[Stored data]
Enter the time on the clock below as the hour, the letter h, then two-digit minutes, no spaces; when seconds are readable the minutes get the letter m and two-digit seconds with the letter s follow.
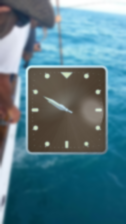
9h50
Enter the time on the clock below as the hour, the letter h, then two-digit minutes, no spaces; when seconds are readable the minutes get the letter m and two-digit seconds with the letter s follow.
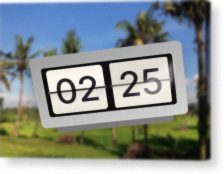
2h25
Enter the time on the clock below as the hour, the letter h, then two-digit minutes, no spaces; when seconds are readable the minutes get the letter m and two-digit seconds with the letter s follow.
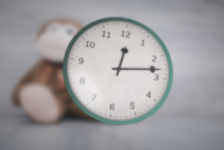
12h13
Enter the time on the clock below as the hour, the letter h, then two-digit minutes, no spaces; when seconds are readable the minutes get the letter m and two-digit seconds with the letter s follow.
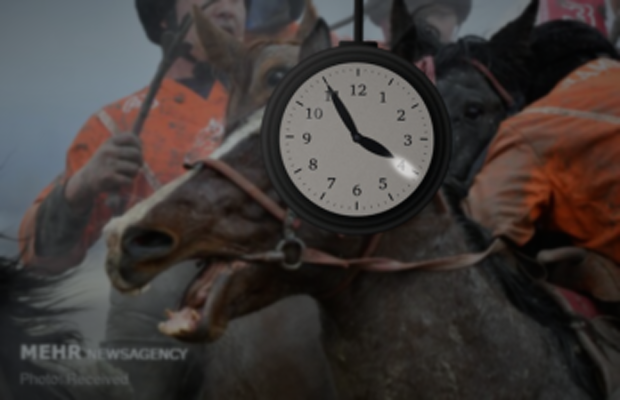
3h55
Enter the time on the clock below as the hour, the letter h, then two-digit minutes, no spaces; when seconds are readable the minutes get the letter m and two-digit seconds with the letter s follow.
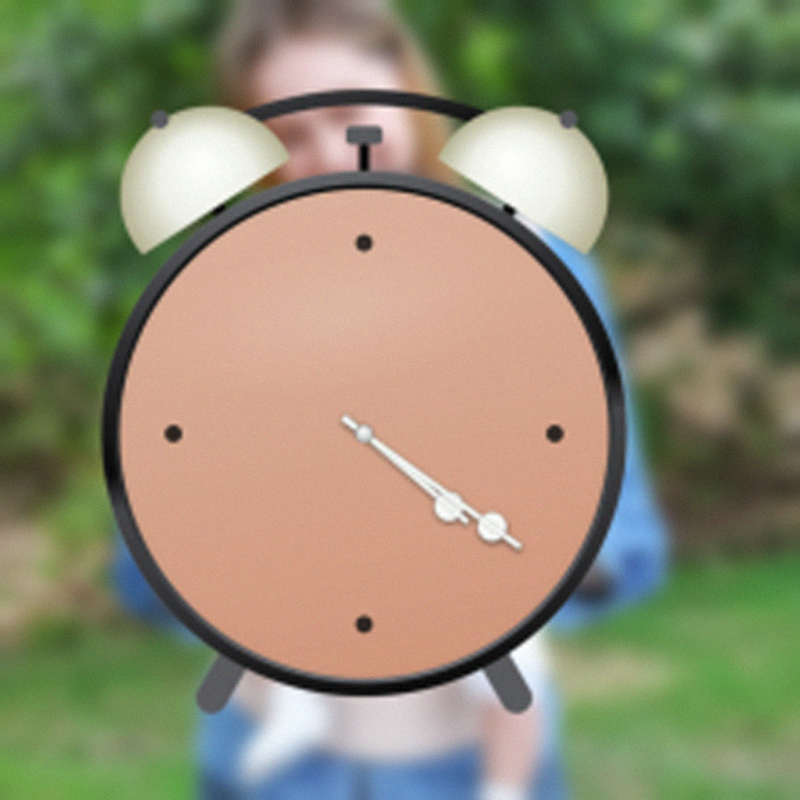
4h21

● OBJECTIVE: Update the listing above so that every "clock" becomes "watch" and nothing else changes. Leave the pictures out of your version.

● WRITTEN SOLUTION:
Enter the time on the watch below as the hour, the letter h, then two-digit minutes, no spaces; when seconds are readable the minutes get the letter m and two-digit seconds with the letter s follow.
9h50
Enter the time on the watch below as the hour, the letter h, then two-digit minutes, no spaces; when seconds are readable the minutes get the letter m and two-digit seconds with the letter s follow.
2h25
Enter the time on the watch below as the hour, the letter h, then two-digit minutes, no spaces; when seconds are readable the minutes get the letter m and two-digit seconds with the letter s follow.
12h13
Enter the time on the watch below as the hour, the letter h, then two-digit minutes, no spaces; when seconds are readable the minutes get the letter m and two-digit seconds with the letter s follow.
3h55
Enter the time on the watch below as the hour, the letter h, then two-digit minutes, no spaces; when seconds are readable the minutes get the letter m and two-digit seconds with the letter s follow.
4h21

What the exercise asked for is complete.